You are going to get the up of the stock market but if the market goes down, you won’t lose money. That is the promise, and it is pushed hard every day because there is a lot of money to be made…from you.
Fancy vacations, tickets to high-profile sporting events etc. are some of the perks insurance companies shower on their agents selling these hugely profitable products. But these are the petty things.
The real money is made in commissions and the investment expenses they cleave out of your savings by the truckload at every chance they get.
Because this thing that is supposed to be an absolute grand slam for your wallet is actually a windfall for the broker and the insurance company selling it to you.
And that promise of you reaping the benefits of the stock market when it is up is never entirely true. Because what the insurers do in the contract you sign is that you get the upside of the market, but that upside is capped at a much lower number. That is disclosed deep down in their brochure in mice-type legalese that even a Harvard-trained lawyer cannot decipher.
I get these marketing materials clients send me when they are pitched these products, and they all look great on paper. But I know that is mostly fluff and the real truth only comes out once you buy them.
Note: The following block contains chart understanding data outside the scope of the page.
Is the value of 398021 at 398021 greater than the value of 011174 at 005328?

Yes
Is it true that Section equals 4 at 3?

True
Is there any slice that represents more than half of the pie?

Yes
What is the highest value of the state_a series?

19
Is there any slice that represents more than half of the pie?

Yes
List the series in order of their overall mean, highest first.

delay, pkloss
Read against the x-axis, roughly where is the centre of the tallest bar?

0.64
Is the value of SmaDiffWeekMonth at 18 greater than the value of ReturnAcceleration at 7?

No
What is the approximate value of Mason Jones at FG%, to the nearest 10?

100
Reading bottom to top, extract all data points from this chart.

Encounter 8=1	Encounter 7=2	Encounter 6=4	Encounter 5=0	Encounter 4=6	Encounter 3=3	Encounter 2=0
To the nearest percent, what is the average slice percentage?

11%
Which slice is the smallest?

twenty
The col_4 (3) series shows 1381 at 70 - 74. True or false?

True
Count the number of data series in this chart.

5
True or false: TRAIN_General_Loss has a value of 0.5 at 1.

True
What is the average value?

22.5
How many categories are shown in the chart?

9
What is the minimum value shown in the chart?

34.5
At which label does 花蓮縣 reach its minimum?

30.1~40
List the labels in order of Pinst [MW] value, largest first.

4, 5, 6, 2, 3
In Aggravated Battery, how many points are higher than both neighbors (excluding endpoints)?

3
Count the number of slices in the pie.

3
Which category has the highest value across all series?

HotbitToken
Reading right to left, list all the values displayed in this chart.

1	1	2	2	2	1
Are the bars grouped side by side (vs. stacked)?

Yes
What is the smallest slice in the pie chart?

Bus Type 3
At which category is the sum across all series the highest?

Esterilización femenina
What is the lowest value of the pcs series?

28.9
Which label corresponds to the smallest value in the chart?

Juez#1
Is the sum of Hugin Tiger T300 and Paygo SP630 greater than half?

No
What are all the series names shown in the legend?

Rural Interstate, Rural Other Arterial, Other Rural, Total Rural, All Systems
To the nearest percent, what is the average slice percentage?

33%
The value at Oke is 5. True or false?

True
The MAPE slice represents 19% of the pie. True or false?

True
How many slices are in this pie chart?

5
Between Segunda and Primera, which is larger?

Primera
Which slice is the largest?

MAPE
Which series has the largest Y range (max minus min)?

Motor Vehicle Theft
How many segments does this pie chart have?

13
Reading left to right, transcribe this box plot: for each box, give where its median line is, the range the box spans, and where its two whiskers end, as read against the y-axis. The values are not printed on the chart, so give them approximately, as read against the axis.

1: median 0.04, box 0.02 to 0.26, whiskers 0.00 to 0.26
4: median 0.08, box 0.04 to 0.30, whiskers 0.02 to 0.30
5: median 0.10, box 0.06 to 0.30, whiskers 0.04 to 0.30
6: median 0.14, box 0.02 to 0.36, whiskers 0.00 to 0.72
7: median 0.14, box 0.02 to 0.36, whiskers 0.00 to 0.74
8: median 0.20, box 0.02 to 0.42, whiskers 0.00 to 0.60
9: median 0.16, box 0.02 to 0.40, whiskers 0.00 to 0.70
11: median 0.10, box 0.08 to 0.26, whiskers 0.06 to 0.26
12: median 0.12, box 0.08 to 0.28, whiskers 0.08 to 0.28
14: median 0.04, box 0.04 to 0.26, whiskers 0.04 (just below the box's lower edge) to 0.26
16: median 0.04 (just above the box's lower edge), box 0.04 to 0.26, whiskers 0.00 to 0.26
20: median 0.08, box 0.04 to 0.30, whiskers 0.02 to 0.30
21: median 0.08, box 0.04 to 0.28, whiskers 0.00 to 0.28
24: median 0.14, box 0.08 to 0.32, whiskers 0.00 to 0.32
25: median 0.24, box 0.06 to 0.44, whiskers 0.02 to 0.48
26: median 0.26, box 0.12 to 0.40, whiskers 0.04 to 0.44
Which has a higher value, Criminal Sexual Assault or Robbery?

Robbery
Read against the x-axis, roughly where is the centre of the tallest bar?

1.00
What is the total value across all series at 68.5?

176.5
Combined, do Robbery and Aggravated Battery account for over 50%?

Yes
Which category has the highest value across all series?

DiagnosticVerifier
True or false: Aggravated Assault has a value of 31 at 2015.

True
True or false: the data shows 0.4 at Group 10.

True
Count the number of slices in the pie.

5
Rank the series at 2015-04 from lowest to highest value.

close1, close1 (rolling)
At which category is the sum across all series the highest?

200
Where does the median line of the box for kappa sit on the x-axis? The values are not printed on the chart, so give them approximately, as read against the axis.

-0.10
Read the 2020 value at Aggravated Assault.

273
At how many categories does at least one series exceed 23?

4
So yes, you get the upside but a much smaller upside.
And if you have been a stock market investor, you know that besides the gains in the value of your investments, dividends and reinvestment of dividends is where the real magic happens.
But with these products, you do not get the dividends. Who gets those dividends? You guessed it.
The second part of the promise is that you won’t lose money if the market declines. You won’t lose money only if you use the product exactly as written and stay in it for a decade.
If you need YOUR money before then, you lose the downside protection.
And then to add salt to that horrific wound, if you find out that you made a mistake and want out, you get hit with massive, gigantic, extreme penalties known as surrender charges. It is like Hotel California that you can check out of, but your money cannot leave.
The other main kind that is sold is a variable annuity and with these, the insurance company invests your money in a portfolio of investments just like you’d do in your 401(k).
Again, same sets of problems. Lots of fees and commissions up to a point where you would be better off investing your savings in Treasury bills.
So, the right kind of annuities are conditionally all right, but the wrong ones will rob you blind. Don’t do them.